Como boa parte das bandas, O Estrangeiro teve início ainda no ensino médio através de amigos com gostos em comum e a inquietação típica da idade. O gosto pela leitura (o nome da banda e do disco tem influência da obra de Albert Camus) e escrita já existia e montar uma banda para expor foi natural. Na cidade de Lins, interior de São Paulo, o começo se deu com Nathã Henrique e Hugo Manoel. Ambos compõem, cantam e tocam guitarra. Completam a banda Rodrigo Cesar Tadei (baixo, teclado, voz) e Gardy Erikson (bateria).
Batemos um papo com Nathã sobre o início, as composições, influências e ser músico independente no atual momento do Brasil.
O Inimigo — Me fala sobre o começo da banda.
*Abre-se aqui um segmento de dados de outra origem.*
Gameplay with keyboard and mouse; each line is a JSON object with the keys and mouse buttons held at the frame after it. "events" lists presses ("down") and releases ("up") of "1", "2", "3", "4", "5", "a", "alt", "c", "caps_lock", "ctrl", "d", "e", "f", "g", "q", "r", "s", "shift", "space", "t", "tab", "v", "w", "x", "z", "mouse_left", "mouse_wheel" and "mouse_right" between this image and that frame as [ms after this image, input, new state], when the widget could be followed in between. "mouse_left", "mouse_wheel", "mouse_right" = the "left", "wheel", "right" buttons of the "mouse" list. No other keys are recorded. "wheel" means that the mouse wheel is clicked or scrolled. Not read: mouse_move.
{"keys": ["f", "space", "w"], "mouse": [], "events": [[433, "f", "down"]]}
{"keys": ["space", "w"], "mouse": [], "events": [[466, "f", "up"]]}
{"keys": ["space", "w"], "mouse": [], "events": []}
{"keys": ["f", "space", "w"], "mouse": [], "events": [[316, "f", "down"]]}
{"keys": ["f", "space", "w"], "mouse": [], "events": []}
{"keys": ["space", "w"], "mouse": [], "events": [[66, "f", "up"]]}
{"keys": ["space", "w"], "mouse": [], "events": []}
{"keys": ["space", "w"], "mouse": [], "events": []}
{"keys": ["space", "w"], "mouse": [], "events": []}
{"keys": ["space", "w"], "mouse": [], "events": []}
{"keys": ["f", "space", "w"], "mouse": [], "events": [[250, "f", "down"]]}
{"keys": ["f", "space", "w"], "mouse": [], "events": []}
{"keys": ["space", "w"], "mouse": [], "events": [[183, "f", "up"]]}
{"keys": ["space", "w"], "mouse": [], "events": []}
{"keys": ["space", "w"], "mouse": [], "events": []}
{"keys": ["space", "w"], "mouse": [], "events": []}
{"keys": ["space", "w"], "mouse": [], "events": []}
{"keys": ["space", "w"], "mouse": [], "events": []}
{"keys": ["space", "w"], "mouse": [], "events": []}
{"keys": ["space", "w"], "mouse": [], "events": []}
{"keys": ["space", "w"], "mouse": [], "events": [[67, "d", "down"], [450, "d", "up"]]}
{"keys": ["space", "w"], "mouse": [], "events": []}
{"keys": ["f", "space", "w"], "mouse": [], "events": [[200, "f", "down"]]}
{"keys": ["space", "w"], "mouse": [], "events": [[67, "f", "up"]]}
Eu (Nathã) tava no primeiro ano do ensino médio, aqui em Lins (SP), nossa cidade, e sempre me interessei pelas questões da existência e mais tarde, me senti mobilizado a escrever, expressar essas inquietudes existenciais… Então surgiu a busca por alguma linguagem artística que eu pudesse chamar de minha. Nesse mesmo primeiro ano do ensino médio (ano de 2011) eu conheci o Hugo e nos tornamos imediatamente grandes amigos e eu falei que tinha coisas escritas e ele também escrevia e aí essa semente começou a tomar forma, se transformar em raiz. Um dia falei da ideia de formar uma banda e ele topou na hora. Então surgiu o nome da banda, O Estrangeiro. O interessante é que não sabíamos tocar uma lá bemol, então fomos atrás de aprender. Eu aprendi uns acordes no violão e ele aprendeu viola no conservatório daqui. O professor desse conservatório era o Rodrigo, nosso guitarrista. Ficamos namorando ele pra ele ser parte da banda, demorou, mas conseguimos. Isso era 2014/15. O Rodrigo comprou o que era necessário pra gravar o disco no quarto dele, numa cidade ao lado. Gravamos. Foi um aprendizado muito grande, nunca tínhamos pisado num palco e estávamos lidando com microfones, metrônomos, repetir a mesma música inúmeras vezes… Mas foi uma grande experiência, que dá saudade. Fomos soltando alguns singles no YouTube, ensaiando, até chegar ao EP que hoje está no Spotify. Acho que esse é um dos resumos possíveis pra esse nosso começo. Começo esse que parece que está conosco até hoje já que não tivemos a oportunidade ainda de tocar ao vivo esse EP lançado.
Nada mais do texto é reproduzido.